Se analisar a obra de Monteiro Lobato, que está mais restrita ao âmbito da literatura infantil, já nos é doloroso, imagino quanto não deve ser problemática para os argentinos a figura de Martín Fierro. O herói gaucho não só é um dos símbolos da literatura nacional, mas do próprio conceito de pertencimento à terra.

Entre as muitas barbaridades de Fierro, estão violências contra a mulher, o negro e o indígena. Tudo é tingido com as cores da brutalidade, sem espaço para meios-termos. Exemplifico: uma das cenas mais lembradas do poema é o assassinato de um bebê e o uso das tripas para amarrar os braços da mãe. Ainda que Fierro chegue para salvar a personagem, os embates aos quais se propõe são igualmente banhados em sangue.

Contudo, não é preciso muito para entender o porquê de o livro ter se tornado clássico: o ritmo dos versos é hipnótico, quase como o dos nossos cordéis. Inclusive, um dos pontos altos da obra é uma disputa em versos ao final, semelhante a um desafio no repente ou de uma batalha de rap. Além disso, o questionamento às autoridades e ao poder segue repercutindo hoje.

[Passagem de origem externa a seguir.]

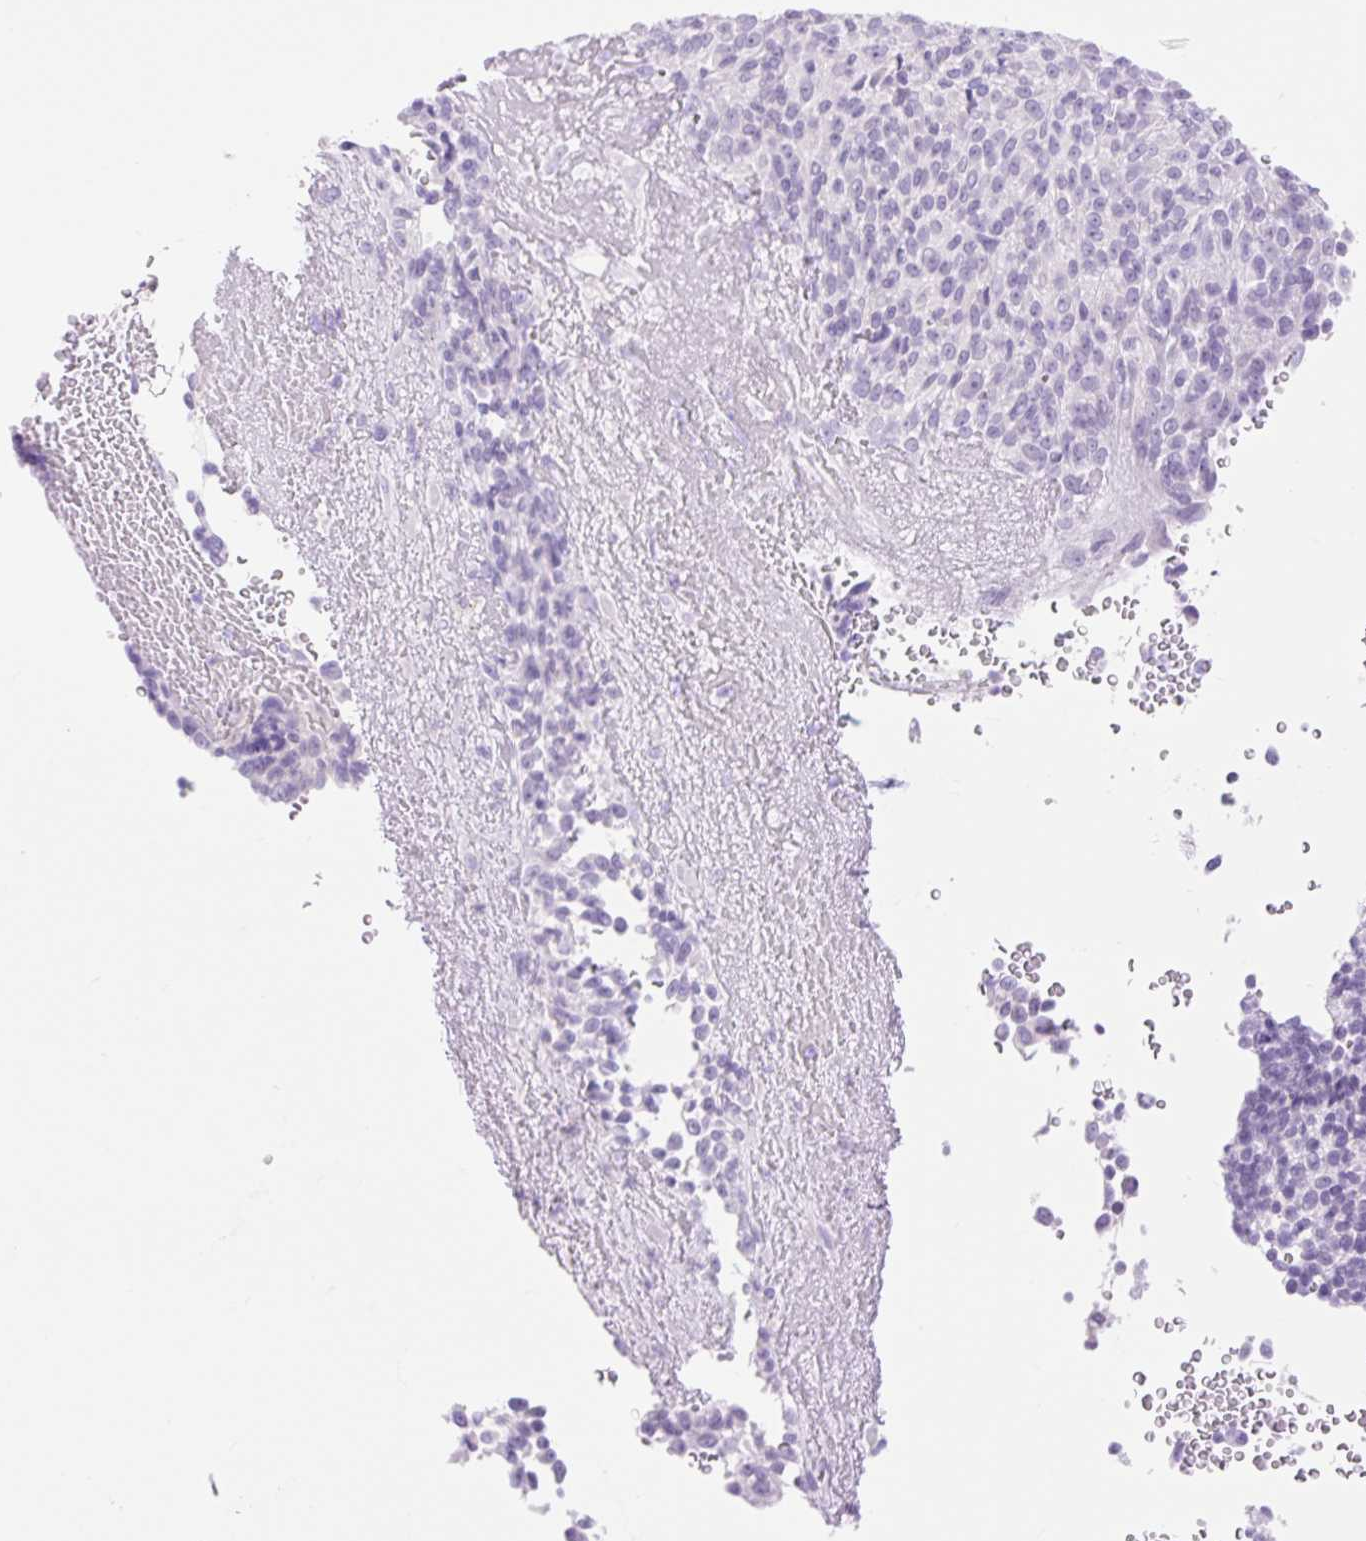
{"staining": {"intensity": "negative", "quantity": "none", "location": "none"}, "tissue": "melanoma", "cell_type": "Tumor cells", "image_type": "cancer", "snomed": [{"axis": "morphology", "description": "Malignant melanoma, Metastatic site"}, {"axis": "topography", "description": "Brain"}], "caption": "A high-resolution photomicrograph shows immunohistochemistry (IHC) staining of melanoma, which displays no significant positivity in tumor cells.", "gene": "SLC25A40", "patient": {"sex": "female", "age": 56}}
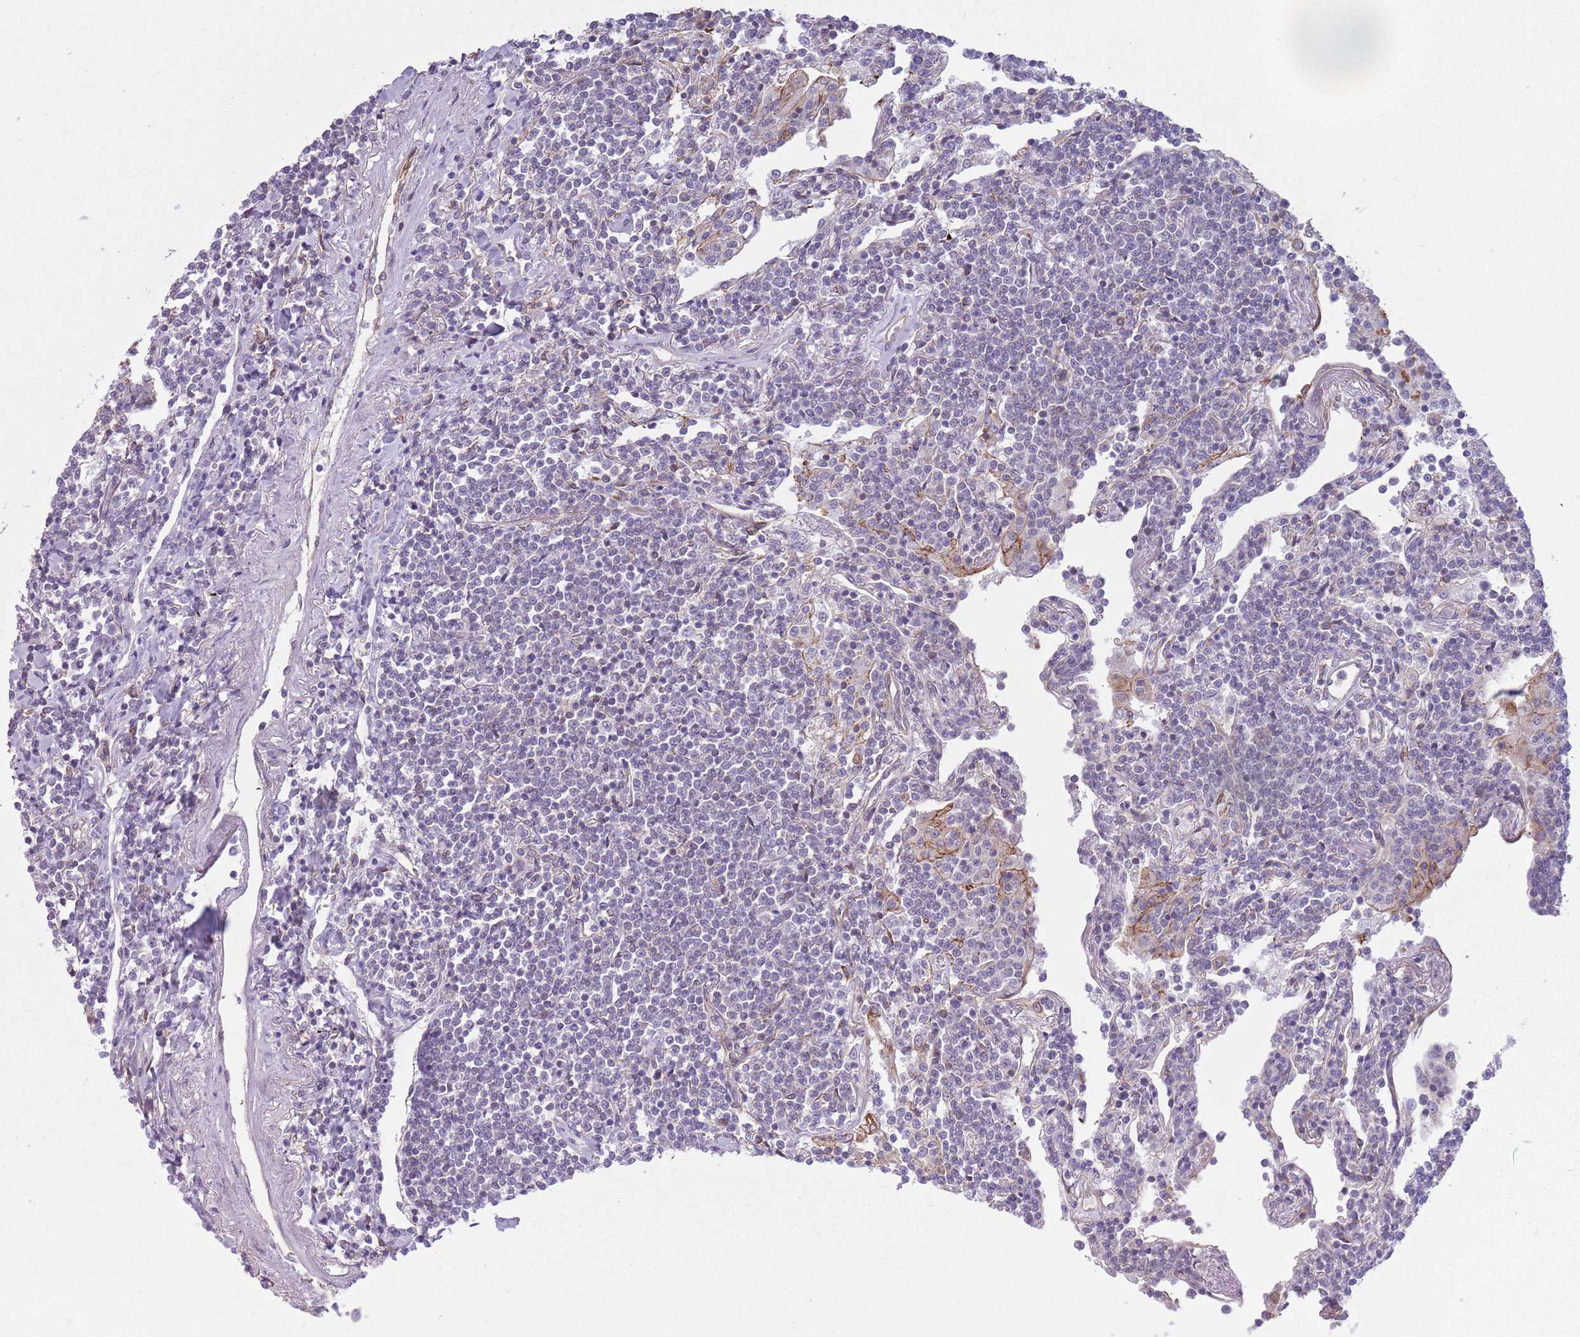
{"staining": {"intensity": "negative", "quantity": "none", "location": "none"}, "tissue": "lymphoma", "cell_type": "Tumor cells", "image_type": "cancer", "snomed": [{"axis": "morphology", "description": "Malignant lymphoma, non-Hodgkin's type, Low grade"}, {"axis": "topography", "description": "Lung"}], "caption": "Photomicrograph shows no significant protein staining in tumor cells of lymphoma.", "gene": "RBP3", "patient": {"sex": "female", "age": 71}}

Fierro também antecipa importantes discussões sobre a linguagem, trazendo fortes elementos da oralidade para seu poema. A palavra cabe na boca do gaucho, sem criar estereótipos rasos do homem do campo. E talvez aí haja alguma avaliação final do livro: é uma incursão profunda...seja pelos pampas, seja pelos ódios que propaga.